An emergency meeting of the World Health Organization is being held to discuss the “explosive” spread of the Zika virus.
The meeting in Geneva will decide whether to declare a global emergency.
WHO officials have described Zika as moving “from a mild threat to one of alarming proportions”.
Most cases will have no symptoms but the virus has been linked to brain abnormalities in thousands of babies in Brazil.
Meanwhile in the country, officials have been given permission to break into properties that could be harbouring mosquito breeding grounds.
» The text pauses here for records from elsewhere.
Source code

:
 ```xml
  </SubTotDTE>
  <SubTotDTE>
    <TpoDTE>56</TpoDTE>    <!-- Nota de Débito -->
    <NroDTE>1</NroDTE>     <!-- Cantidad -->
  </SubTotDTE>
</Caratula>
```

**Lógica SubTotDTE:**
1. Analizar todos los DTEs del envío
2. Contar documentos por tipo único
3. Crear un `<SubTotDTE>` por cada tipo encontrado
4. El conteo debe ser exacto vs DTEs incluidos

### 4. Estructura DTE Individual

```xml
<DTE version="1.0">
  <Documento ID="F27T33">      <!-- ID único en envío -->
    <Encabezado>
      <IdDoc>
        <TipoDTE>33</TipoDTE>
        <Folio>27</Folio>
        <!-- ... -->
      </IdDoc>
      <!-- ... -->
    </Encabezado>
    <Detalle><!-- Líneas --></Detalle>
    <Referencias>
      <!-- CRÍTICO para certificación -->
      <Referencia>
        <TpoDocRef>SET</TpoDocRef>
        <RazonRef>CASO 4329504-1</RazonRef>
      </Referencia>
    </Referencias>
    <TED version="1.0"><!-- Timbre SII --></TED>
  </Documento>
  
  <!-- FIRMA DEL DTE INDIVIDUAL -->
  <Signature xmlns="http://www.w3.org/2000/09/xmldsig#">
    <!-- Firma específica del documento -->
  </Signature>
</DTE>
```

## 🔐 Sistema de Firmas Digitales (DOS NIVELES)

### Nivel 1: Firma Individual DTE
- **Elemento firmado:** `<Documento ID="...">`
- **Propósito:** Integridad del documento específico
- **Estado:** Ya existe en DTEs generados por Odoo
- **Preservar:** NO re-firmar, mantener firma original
They will be able to force entry when the place is abandoned or when nobody is there to give access to the house.
Emergency?
Declaring a “public health emergency of international concern” would establish Zika as a serious global threat and lead to money, resources and scientific expertise being thrown at the problem both in South America and in laboratories around the world.
The WHO’s actions are under intense scrutiny after its handling of the outbreak of Ebola in West Africa.
Its efforts to prevent the spread of the virus were widely criticised and it was deemed to have been too slow to declare an emergency.
Prof Peter Piot, from the London School of Hygiene and Tropical Medicine, told the BBC: “WHO clearly dropped the ball responding to the Ebola crisis, it took about five months to declare Ebola in West Africa a public health emergency.”
“By any means, this [Zika] is a public health emergency with the sheer numbers of people who are coming down with a flu-like syndrome, but particularly the complications.”